IN the midst of a global resources boom and rising energy prices, Russia is moving to tighten its grip over its energy and mineral assets with new rules proposed for limiting foreign ownership of strategic deposits.
The Industry & Energy Ministry has submitted amendments to the Government that identify seven industry sectors to be declared "strategic" and which would limit foreign ownership to 50 per cent.
According to government documents, the sectors include the development of mineral deposits deemed to be of strategic importance.
The amendments change existing subsoil laws, lowering the threshold on what constitutes a strategic deposit.
Under the proposed changes, 30 more oil fields and 40 more gas fields will be deemed strategic.
The threshold on strategic copper deposits has been slashed from 10 million tonnes to 500,000 tonnes, and for gold from 700 tonnes to 50 tonnes.
In addition to mineral deposits, the other sectors deemed strategic are the production of special equipment, arms and military equipment, aerospace, space, atomic energy and activities involving monopolies.
Earlier this year, BHP Billiton and Rio Tinto moved to make the plunge into resource-rich Russia, forming separate exploration alliances with Russian nickel and palladium giant Norilsk. Under both alliances, BHP and Rio are limited to investments of just under 50 per cent in individual projects.
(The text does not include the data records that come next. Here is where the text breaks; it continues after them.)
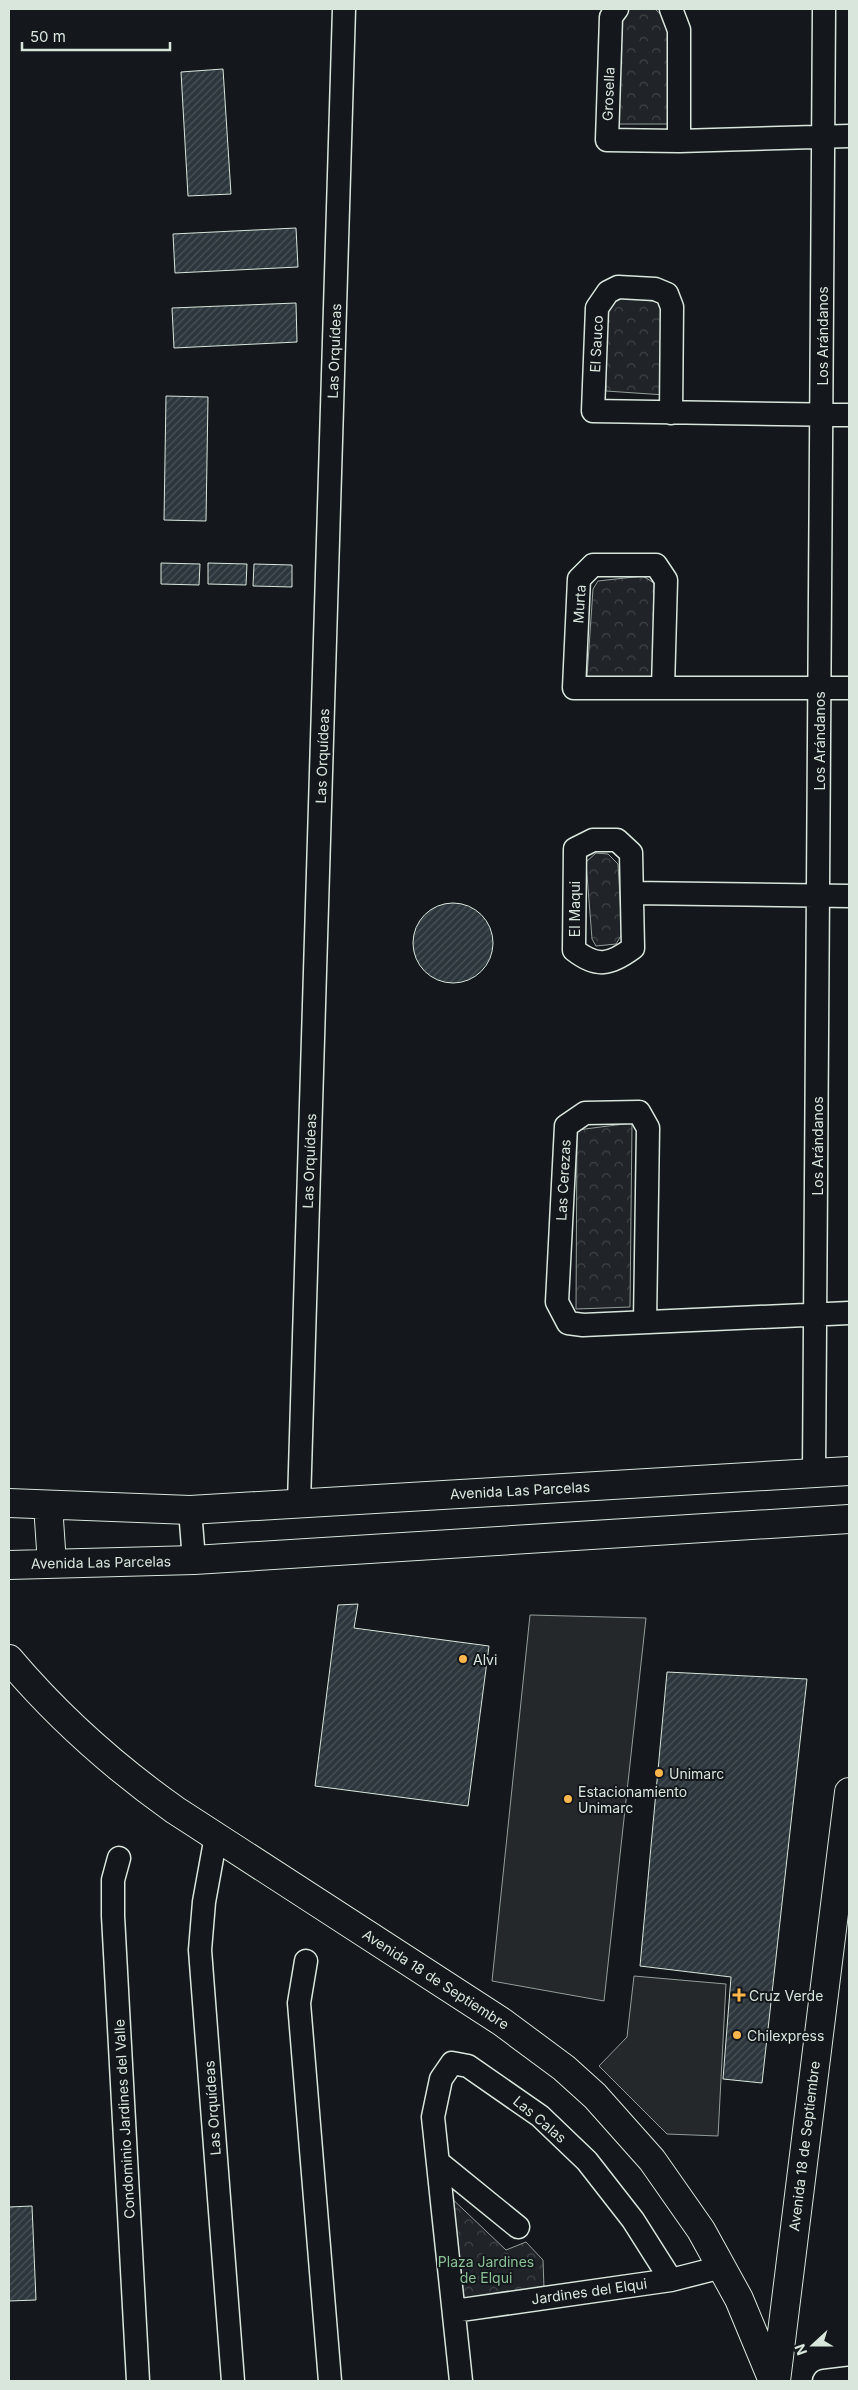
<svg xmlns="http://www.w3.org/2000/svg" width="858" height="2390" font-family="Inter,sans-serif">
  <style>
    .park { fill: url(#park-crowns); stroke: #939e99 }
    .parking { fill: #24282b; stroke: #939e99 }
    .building { fill: url(#building-hatch); stroke: #d8e6dc }
    .lines { fill: none; stroke-linecap: round; stroke-linejoin: round }
    .minor-casing { stroke: #d8e6dc; stroke-width: 25 }
    .major-casing { stroke: #d8e6dc; stroke-width: 30 }
    .minor { stroke: #14181c; stroke-width: 22 }
    .major { stroke: #14181c; stroke-width: 28 }
    .poi-dot { fill: #ffb74d; stroke: #14181c; stroke-width: 2 }
    .labels { text-anchor: middle; dominant-baseline: central; stroke-width: 4; stroke-linejoin: round; paint-order: stroke }
    .street-label { font-size: 14px; fill: #d8e6dc; stroke: #14181c }
    .poi-label { font-size: 14px; fill: #d8e6dc; stroke: #14181c; text-anchor: start }
    .park-label { font-size: 14px; fill: #8ac095; stroke: #14181c }
  </style>
  <defs>
    <pattern id="park-crowns" width="20" height="18" patternUnits="userSpaceOnUse" patternTransform="scale(1.25)"><rect width="20" height="18" fill="#202428"/><path d="M2 6a3 3 0 1 1 6 0M12 15a3 3 0 1 1 6 0" fill="none" stroke="#404447"/></pattern>
    <pattern id="building-hatch" width="6" height="6" patternUnits="userSpaceOnUse" patternTransform="scale(1.25)"><rect width="6" height="6" fill="#2c363c"/><path d="M-1 1l2-2M0 6l6-6M5 7l2-2" fill="none" stroke="#4a5358"/></pattern>
  </defs>
  <rect width="100%" height="100%" fill="#14181c"/>
  <path class="park" d="M 630,9 L 655,9 L 670,23 L 668,124 L 616,124 L 622,17 Z
    M 621,297 L 660,302 L 665,310 L 665,395 L 606,391 L 604,312 L 610,303 Z
    M 643,576 L 654,583 L 654,680 L 587,677 L 593,589 L 598,581 Z
    M 596,853 L 608,854 L 618,864 L 622,934 L 616,944 L 596,946 L 592,939 L 586,862 Z
    M 632,1123 L 630,1307 L 576,1309 L 577,1130 Z
    M 446,2193 L 506,2250 L 526,2242 L 543,2260 L 544,2289 L 462,2300 Z"/>
  <path class="parking" d="M 530,1615 L 646,1618 L 604,2001 L 492,1981 Z
    M 634,1976 L 726,1984 L 718,2136 L 667,2134 L 599,2066 L 627,2037 Z"/>
  <path class="building" d="M 223,69 L 231,194 L 188,196 L 181,72 Z
    M 296,228 L 298,267 L 175,273 L 173,234 Z
    M 296,303 L 297,342 L 174,348 L 172,308 Z
    M 166,396 L 208,397 L 206,521 L 164,520 Z
    M 161,563 L 200,564 L 199,585 L 161,584 Z
    M 208,563 L 247,564 L 246,585 L 208,584 Z
    M 254,564 L 292,565 L 292,587 L 253,586 Z
    M413 943a40 40 0 1 1 80 0a40 40 0 1 1-80 0Z
    M 358,1604 L 354,1628 L 489,1646 L 468,1806 L 315,1786 L 338,1605 Z
    M 667,1672 L 807,1679 L 762,2083 L 723,2079 L 731,1977 L 640,1966 Z
    M 32,2206 L 36,2300 L 9,2301 L 9,2207 Z"/>
  <g class="lines">
    <defs>
      <path id="minor" d="M 617,9 L 611,17 L 607,140 L 679,141 L 849,136
        M 671,9 L 679,30 L 679,141
        M 671,413 L 672,307 L 667,294 L 655,289 L 618,287 L 608,292 L 597,308 L 593,411 L 849,415
        M 663,688 L 666,580 L 656,565 L 593,565 L 579,579 L 574,688 L 849,688
        M 593,840 L 617,840 L 631,853 L 633,948 C 610,965 597,968 574,950 L 575,849 Z
        M 633,893 L 849,896
        M 645,1322 L 648,1128 L 639,1112 L 585,1113 L 566,1126 L 557,1302 L 568,1323 L 583,1325 L 849,1313
        M 814,1473 L 824,9
        M 299,1503 L 344,9
        M 190,1510 L 194,1560
        M 216,1836 L 204,1902 L 200,1950 L 233,2381
        M 119,1858 L 113,1880 L 113,1916 L 138,2381
        M 306,1961 L 299,2003 L 330,2381
        M 438,2162 L 518,2227
        M 454,2311 L 671,2280 L 722,2267
        M 461,2381 L 433,2117 L 441,2079 L 452,2063 L 468,2066 L 540,2116 L 587,2161 L 633,2220 L 671,2280
        M 824,2381 L 849,2378"/>
      <path id="major" d="M 9,1503 L 190,1510 L 849,1471
        M 48,1505 L 52,1564
        M 9,1565 L 194,1560 L 849,1519
        M 9,1659 C 58,1717 113,1766 175,1810 L 502,2022 L 564,2068 L 595,2096 L 652,2160 L 701,2230 L 739,2299 L 773,2381
        M 776,2381 L 849,1792"/>
    </defs>
    <use href="#minor" class="minor-casing"/>
    <use href="#major" class="major-casing"/>
    <use href="#minor" class="minor"/>
    <use href="#major" class="major"/>
  </g>
  <g class="poi-dot">
    <circle cx="463" cy="1659" r="5"/>
    <circle cx="659" cy="1773" r="5"/>
    <circle cx="568" cy="1799" r="5"/>
    <path d="M736.5 1987.5h5v5h5v5h-5v5h-5v-5h-5v-5h5z"/>
    <circle cx="737" cy="2035" r="5"/>
  </g>
  <g class="labels">
    <g class="street-label">
      <text transform="translate(608 94) rotate(-88)">Grosella</text>
      <text transform="translate(822 336) rotate(-90)">Los Arándanos</text>
      <text transform="translate(596 344) rotate(-87)">El Sauco</text>
      <text transform="translate(334 351) rotate(-88)">Las Orquídeas</text>
      <text transform="translate(579 604) rotate(-86)">Murta</text>
      <text transform="translate(819 741) rotate(-90)">Los Arándanos</text>
      <text transform="translate(322 756) rotate(-88)">Las Orquídeas</text>
      <text transform="translate(574 909) rotate(-90)">El Maqui</text>
      <text transform="translate(817 1146) rotate(-90)">Los Arándanos</text>
      <text transform="translate(309 1161) rotate(-88)">Las Orquídeas</text>
      <text transform="translate(563 1180) rotate(-87)">Las Cerezas</text>
      <text transform="translate(520 1490) rotate(-3)">Avenida Las Parcelas</text>
      <text transform="translate(101 1562) rotate(-1)">Avenida Las Parcelas</text>
      <text transform="translate(436 1979) rotate(33)">Avenida 18 de Septiembre</text>
      <text transform="translate(212 2108) rotate(-94)">Las Orquídeas</text>
      <text transform="translate(124 2119) rotate(-93)">Condominio Jardines del Valle</text>
      <text transform="translate(540 2119) rotate(40)">Las Calas</text>
      <text transform="translate(804 2146) rotate(-83)">Avenida 18 de Septiembre</text>
      <text transform="translate(589 2291) rotate(-8)">Jardines del Elqui</text>
    </g>
    <g class="poi-label">
      <text x="473" y="1659">Alvi</text>
      <text x="669" y="1773">Unimarc</text>
      <text x="578" y="1791">Estacionamiento<tspan x="578" dy="16">Unimarc</tspan></text>
      <text x="749" y="1995">Cruz Verde</text>
      <text x="747" y="2035">Chilexpress</text>
    </g>
    <g class="park-label">
      <text x="486" y="2261">Plaza Jardines<tspan x="486" dy="16">de Elqui</tspan></text>
    </g>
  </g>
  <rect width="858" height="2390" fill="none" stroke="#d8e6dc" stroke-width="20"/>
  <g transform="translate(813 2345) rotate(249)" stroke="#14181c" stroke-width="4" paint-order="stroke">
  <path d="M0-4L9 19L0 12L-9 19Z" fill="#d8e6dc"/>
  <text y="-8" font-size="14" font-weight="bold" text-anchor="middle" fill="#d8e6dc">N</text>
  </g>
  <path d="M22 42v8h148v-8" fill="none" stroke="#d8e6dc" stroke-width="2.5"/>
  <text x="30" y="42" font-size="15" fill="#d8e6dc" stroke="#14181c" stroke-width="4" paint-order="stroke">50 m</text>
</svg>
The alliances are focusing exploration efforts on the under-explored region of Siberia, as well as eastern and northwestern Russia.
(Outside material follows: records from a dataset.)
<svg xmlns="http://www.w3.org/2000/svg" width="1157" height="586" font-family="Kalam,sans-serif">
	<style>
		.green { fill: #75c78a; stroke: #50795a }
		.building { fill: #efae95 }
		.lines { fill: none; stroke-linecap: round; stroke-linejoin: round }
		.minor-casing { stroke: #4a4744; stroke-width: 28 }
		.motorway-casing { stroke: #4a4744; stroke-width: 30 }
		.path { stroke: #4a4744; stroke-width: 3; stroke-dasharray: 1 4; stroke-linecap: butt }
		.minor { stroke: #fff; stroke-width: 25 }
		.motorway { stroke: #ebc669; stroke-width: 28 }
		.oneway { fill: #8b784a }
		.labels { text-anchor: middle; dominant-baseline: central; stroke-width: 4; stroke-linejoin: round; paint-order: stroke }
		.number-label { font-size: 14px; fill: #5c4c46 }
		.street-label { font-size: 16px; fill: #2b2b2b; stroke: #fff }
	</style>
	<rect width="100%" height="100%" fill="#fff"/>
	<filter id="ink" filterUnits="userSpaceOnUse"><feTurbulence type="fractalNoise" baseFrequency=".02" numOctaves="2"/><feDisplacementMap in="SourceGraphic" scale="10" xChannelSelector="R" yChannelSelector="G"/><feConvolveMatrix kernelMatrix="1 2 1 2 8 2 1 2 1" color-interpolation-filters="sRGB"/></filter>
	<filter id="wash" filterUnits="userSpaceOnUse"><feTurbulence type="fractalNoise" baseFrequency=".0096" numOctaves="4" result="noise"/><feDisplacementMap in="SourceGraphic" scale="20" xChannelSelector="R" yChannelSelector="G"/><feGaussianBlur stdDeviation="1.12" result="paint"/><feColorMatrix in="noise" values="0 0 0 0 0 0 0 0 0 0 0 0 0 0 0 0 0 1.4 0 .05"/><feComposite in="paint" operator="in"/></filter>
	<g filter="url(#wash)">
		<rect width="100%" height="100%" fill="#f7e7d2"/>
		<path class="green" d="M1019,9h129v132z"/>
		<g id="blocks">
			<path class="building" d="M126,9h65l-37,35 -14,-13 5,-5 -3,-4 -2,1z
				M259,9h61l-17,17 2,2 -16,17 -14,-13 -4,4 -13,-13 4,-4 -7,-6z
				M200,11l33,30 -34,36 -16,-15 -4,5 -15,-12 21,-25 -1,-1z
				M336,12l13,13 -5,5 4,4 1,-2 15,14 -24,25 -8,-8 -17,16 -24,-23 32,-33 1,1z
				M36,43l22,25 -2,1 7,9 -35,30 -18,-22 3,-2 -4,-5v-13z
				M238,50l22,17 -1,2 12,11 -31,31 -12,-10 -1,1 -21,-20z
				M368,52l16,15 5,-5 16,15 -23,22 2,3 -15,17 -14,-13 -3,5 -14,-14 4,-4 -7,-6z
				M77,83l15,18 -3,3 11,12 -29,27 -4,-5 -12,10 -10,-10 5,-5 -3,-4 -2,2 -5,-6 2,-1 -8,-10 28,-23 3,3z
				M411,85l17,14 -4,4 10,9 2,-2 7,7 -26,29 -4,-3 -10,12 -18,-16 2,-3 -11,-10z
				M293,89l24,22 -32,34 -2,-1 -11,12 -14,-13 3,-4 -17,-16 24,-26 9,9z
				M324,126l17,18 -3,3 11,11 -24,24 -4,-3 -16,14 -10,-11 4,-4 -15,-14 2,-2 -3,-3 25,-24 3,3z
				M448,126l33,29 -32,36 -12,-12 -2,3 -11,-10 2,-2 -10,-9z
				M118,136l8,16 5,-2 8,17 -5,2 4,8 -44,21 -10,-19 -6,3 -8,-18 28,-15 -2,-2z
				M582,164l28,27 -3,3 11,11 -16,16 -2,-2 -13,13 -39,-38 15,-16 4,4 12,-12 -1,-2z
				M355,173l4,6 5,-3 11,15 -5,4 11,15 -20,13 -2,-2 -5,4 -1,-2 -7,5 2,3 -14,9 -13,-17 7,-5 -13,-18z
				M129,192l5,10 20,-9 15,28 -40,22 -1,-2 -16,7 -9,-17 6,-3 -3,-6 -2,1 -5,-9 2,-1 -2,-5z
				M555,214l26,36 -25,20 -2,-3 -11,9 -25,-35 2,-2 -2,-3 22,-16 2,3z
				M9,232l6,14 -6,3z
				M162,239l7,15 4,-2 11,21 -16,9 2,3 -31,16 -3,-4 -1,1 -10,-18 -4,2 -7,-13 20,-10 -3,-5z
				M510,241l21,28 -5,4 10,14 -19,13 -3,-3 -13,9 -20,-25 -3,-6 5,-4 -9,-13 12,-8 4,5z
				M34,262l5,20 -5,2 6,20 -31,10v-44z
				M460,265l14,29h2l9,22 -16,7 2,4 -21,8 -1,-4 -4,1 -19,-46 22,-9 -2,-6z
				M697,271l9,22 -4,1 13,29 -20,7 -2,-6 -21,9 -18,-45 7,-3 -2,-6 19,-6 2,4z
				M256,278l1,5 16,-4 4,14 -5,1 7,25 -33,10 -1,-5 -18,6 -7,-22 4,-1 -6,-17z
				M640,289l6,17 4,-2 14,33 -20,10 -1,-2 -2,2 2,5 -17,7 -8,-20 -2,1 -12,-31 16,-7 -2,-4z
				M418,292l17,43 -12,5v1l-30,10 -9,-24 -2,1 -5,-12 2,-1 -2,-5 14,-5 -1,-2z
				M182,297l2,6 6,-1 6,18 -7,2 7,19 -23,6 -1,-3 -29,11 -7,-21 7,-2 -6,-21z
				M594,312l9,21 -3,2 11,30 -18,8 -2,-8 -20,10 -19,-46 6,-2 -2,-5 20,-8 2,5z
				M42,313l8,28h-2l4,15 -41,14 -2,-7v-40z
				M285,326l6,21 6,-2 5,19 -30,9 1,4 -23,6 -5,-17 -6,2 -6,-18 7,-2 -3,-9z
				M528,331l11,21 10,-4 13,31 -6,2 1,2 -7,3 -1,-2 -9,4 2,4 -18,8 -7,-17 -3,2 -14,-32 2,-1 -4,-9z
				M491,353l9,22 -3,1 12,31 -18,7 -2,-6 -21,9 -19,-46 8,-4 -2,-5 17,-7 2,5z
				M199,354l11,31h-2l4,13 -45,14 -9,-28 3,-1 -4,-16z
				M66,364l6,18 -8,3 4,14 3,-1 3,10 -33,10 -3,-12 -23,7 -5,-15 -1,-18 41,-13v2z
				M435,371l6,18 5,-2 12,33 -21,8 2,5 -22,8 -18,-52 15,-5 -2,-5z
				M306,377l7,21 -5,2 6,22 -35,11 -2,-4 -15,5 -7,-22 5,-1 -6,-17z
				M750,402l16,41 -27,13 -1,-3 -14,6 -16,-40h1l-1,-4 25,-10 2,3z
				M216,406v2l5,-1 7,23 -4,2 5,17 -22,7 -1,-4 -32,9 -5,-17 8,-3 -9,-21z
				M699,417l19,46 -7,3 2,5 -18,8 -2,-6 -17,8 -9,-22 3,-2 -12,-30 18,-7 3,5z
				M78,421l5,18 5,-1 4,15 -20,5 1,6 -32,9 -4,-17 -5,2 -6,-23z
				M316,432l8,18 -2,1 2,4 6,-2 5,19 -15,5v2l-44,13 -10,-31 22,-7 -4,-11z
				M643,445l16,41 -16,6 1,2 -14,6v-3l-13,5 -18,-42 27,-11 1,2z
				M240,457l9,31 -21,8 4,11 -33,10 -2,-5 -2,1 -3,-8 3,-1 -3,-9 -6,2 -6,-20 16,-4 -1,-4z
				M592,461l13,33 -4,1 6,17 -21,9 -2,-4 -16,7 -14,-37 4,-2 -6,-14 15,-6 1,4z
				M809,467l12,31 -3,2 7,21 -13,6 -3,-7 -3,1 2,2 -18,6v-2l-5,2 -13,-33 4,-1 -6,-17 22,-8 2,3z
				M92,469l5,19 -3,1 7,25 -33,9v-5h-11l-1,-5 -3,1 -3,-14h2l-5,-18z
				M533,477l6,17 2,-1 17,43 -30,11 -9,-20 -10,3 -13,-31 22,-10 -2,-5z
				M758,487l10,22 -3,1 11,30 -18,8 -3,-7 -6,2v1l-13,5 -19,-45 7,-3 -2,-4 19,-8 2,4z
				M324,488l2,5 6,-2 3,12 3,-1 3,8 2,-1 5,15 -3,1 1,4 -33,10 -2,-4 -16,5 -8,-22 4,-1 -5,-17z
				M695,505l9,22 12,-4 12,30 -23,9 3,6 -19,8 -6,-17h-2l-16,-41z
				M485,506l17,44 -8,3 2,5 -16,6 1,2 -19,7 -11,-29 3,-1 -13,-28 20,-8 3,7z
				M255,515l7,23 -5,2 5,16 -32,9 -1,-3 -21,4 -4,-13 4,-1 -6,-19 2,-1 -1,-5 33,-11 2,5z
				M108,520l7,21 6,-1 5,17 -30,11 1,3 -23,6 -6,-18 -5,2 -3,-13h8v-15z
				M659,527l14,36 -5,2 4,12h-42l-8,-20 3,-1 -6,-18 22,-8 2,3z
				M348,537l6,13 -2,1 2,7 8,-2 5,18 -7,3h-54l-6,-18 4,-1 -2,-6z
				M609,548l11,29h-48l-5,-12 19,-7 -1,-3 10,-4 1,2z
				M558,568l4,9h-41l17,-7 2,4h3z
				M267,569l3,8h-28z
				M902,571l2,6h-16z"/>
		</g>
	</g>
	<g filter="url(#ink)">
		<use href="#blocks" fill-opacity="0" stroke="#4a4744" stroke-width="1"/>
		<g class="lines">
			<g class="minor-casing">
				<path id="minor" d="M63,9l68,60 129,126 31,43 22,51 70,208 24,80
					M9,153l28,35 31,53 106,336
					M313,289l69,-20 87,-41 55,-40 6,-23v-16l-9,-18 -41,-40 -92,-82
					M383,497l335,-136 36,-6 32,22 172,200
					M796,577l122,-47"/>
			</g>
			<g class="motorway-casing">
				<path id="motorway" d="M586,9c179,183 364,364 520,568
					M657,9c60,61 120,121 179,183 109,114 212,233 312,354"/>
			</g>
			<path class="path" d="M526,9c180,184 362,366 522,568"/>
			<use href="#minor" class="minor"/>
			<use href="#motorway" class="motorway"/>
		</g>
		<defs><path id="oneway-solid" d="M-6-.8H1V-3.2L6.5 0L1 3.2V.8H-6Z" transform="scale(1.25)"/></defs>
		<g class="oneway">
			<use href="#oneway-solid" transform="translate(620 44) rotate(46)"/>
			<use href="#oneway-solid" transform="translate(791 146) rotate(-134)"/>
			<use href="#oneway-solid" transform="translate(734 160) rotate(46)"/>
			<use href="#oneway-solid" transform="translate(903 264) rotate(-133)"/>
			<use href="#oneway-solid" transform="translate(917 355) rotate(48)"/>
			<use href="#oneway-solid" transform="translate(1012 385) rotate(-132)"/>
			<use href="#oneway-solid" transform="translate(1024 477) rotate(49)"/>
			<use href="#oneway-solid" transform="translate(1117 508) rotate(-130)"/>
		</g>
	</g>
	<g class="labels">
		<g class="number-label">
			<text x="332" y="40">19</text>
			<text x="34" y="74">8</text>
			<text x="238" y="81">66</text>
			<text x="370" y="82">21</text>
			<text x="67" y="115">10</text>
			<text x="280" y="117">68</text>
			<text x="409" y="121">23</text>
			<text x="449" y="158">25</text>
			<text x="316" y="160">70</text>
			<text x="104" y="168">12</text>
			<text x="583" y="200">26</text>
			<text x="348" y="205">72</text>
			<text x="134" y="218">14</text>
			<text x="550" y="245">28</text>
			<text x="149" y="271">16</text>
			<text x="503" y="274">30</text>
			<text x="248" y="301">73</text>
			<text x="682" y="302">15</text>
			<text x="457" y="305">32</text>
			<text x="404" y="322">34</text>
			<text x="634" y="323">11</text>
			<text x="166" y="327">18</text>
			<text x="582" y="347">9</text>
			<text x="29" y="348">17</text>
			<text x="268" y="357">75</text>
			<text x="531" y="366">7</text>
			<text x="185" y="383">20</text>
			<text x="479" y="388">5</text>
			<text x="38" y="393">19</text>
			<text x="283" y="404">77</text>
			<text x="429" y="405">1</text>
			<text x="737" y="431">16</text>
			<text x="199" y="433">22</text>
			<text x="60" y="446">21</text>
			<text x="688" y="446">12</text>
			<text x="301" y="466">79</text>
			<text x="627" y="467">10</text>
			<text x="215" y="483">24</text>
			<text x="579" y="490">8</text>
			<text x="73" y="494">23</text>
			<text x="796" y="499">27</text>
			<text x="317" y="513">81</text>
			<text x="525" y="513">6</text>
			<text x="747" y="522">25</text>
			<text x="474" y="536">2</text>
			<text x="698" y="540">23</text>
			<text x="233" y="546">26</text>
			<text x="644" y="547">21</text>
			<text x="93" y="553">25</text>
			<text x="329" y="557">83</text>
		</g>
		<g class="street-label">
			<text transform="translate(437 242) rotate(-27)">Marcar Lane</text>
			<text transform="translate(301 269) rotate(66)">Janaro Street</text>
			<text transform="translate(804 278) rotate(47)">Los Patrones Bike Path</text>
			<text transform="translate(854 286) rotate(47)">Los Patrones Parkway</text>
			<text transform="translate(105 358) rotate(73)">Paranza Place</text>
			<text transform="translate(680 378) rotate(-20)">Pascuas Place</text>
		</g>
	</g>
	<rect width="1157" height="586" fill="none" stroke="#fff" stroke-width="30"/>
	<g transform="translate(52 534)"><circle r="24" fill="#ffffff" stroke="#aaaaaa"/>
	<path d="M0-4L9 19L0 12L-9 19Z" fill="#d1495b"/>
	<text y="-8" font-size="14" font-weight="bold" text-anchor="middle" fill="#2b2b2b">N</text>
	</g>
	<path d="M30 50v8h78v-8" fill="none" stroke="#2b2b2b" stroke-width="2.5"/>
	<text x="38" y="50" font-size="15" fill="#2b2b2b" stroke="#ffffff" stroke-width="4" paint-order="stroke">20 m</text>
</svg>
Russia has substantial mineral resources. In 2003 it was estimated to host 40 per cent of the world's diamond reserves, one-third of the world's palladium-platinum and a quarter of the world's gold, coal and iron ore.
Last week Russia's two largest aluminium companies, Rusal and Sual, merged in a $US30 billion ($40 billion) deal, which, along with the aluminium and alumina assets of Swiss commodity trader Glencore, created the world's largest aluminium company.